TASK BRIEF
Your output must be the line containing "We value our people and" followed by every later line in the entries below, all copied exactly.

* * *

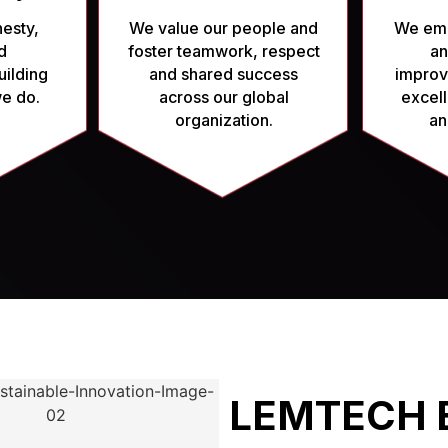
esty,
We value our people and
We emb
d
foster teamwork, respect
an
uilding
and shared success
improv
 we do.
across our global
excell
organization.
an
LEMTECH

* * *

REPLY TO THE EXERCISE
We value our people and
We emb
d
foster teamwork, respect
an
uilding
and shared success
improv
 we do.
across our global
excell
organization.
an
LEMTECH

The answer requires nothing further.